◆ WHAT YOU SHOULD DO
Without including any images, please transcribe all the lines below exactly.

[INFORMATION Boundary: Start]

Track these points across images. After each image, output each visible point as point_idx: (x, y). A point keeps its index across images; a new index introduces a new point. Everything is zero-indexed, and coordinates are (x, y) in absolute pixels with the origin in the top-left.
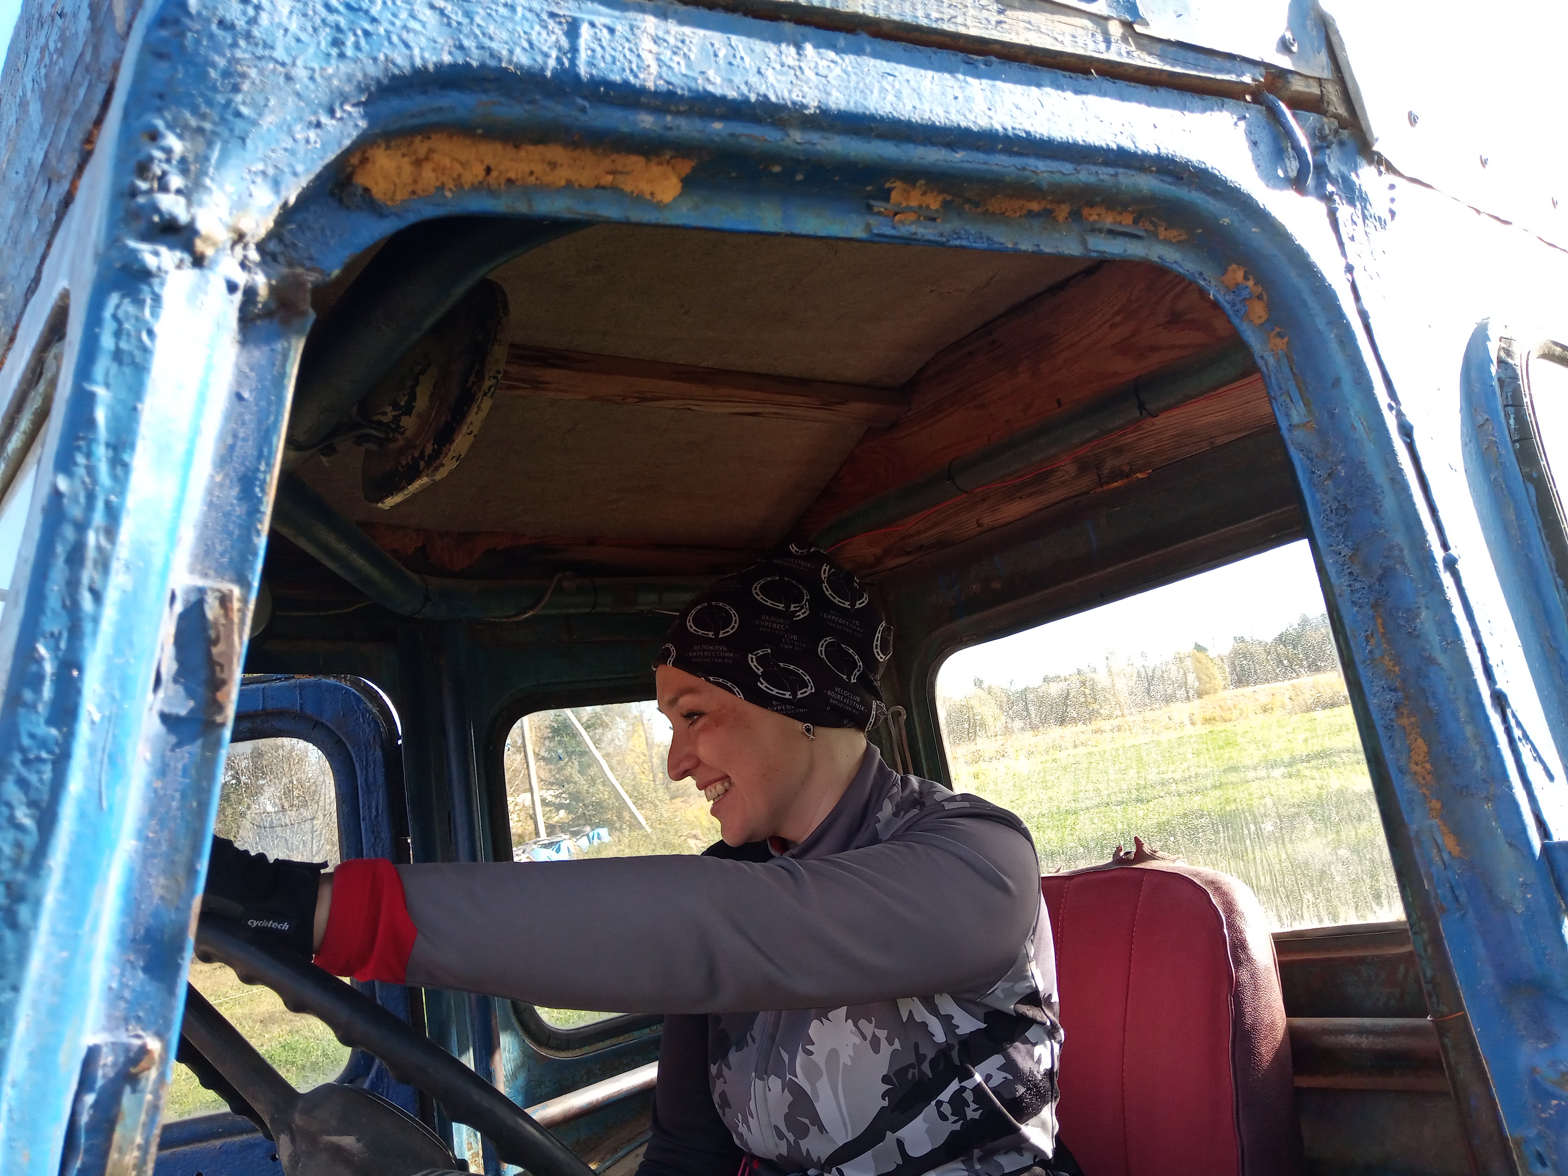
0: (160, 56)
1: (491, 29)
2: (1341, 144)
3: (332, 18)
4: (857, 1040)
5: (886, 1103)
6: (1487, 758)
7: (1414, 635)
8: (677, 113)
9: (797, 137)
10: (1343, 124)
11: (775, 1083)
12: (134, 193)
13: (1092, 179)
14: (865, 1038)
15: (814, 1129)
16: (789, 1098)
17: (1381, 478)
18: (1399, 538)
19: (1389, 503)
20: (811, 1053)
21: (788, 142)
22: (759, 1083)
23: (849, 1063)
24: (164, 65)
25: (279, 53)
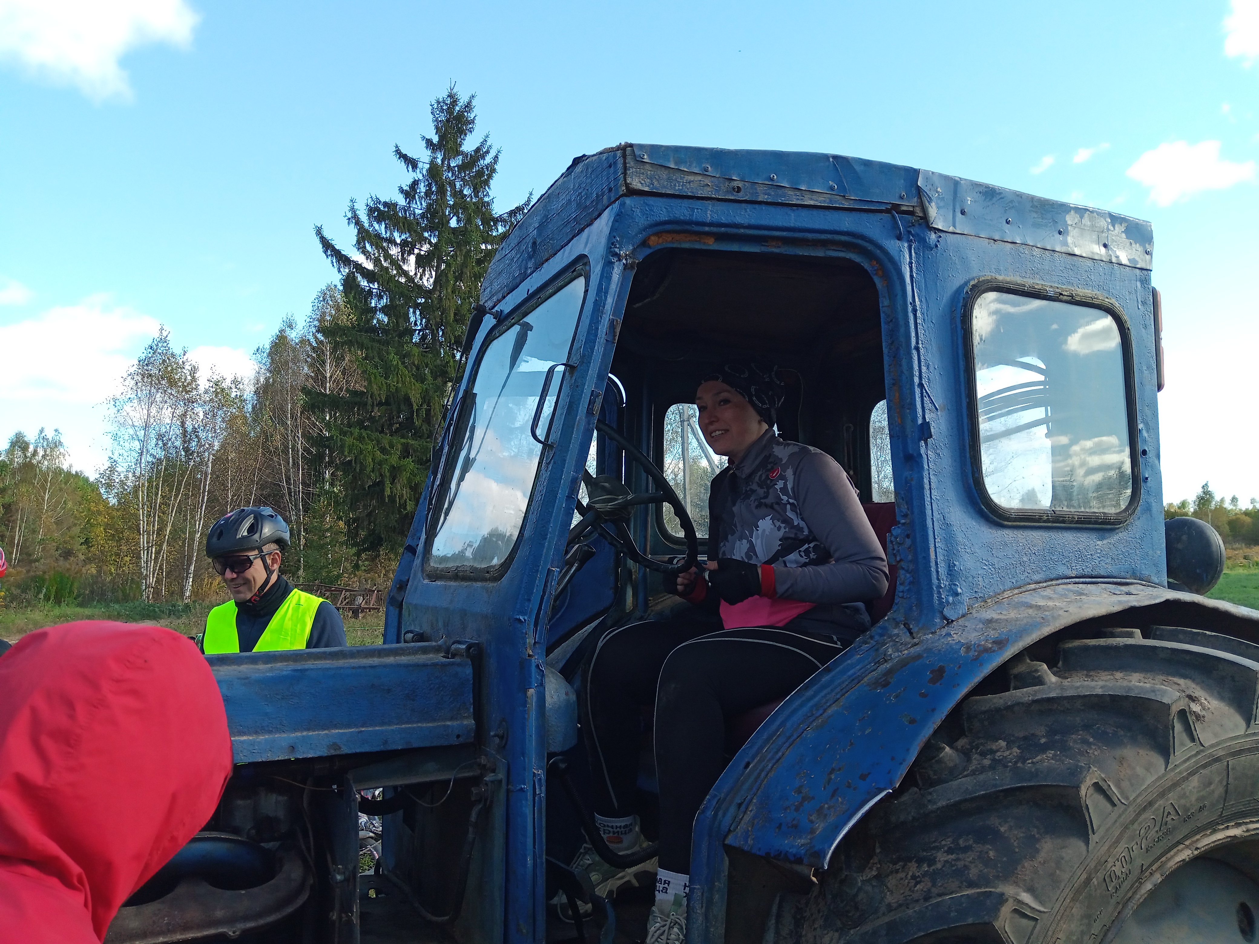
0: (617, 221)
1: (676, 212)
2: (920, 225)
3: (646, 212)
4: (773, 527)
5: (780, 548)
6: (911, 399)
7: (901, 365)
8: (714, 227)
9: (742, 231)
10: (921, 218)
11: (745, 541)
12: (611, 248)
13: (825, 238)
14: (775, 526)
15: (754, 557)
16: (748, 545)
17: (902, 322)
18: (902, 339)
19: (902, 330)
20: (758, 530)
21: (739, 232)
22: (738, 542)
23: (768, 534)
24: (617, 223)
25: (637, 221)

[INFORMATION Boundary: End]

◆ ANSWER TO THIS EXERCISE
Track these points across images. After each image, output each visible point as point_idx: (x, y). A point keeps its index across images; a new index introduces a new point. Everything is zero-indexed, and coordinates are (x, y) in absolute pixels with the origin in the top-left.
0: (160, 56)
1: (491, 29)
2: (1341, 144)
3: (332, 18)
4: (857, 1040)
5: (886, 1103)
6: (1487, 758)
7: (1414, 635)
8: (677, 113)
9: (797, 137)
10: (1343, 124)
11: (775, 1083)
12: (134, 193)
13: (1092, 179)
14: (865, 1038)
15: (814, 1129)
16: (789, 1098)
17: (1381, 478)
18: (1399, 538)
19: (1389, 503)
20: (811, 1053)
21: (788, 142)
22: (759, 1083)
23: (849, 1063)
24: (164, 65)
25: (279, 53)
0: (617, 221)
1: (676, 212)
2: (920, 225)
3: (646, 212)
4: (773, 527)
5: (780, 548)
6: (911, 399)
7: (901, 365)
8: (714, 227)
9: (742, 231)
10: (921, 218)
11: (745, 541)
12: (611, 248)
13: (825, 238)
14: (775, 526)
15: (754, 557)
16: (748, 545)
17: (902, 322)
18: (902, 339)
19: (902, 330)
20: (758, 530)
21: (739, 232)
22: (738, 542)
23: (768, 534)
24: (617, 223)
25: (637, 221)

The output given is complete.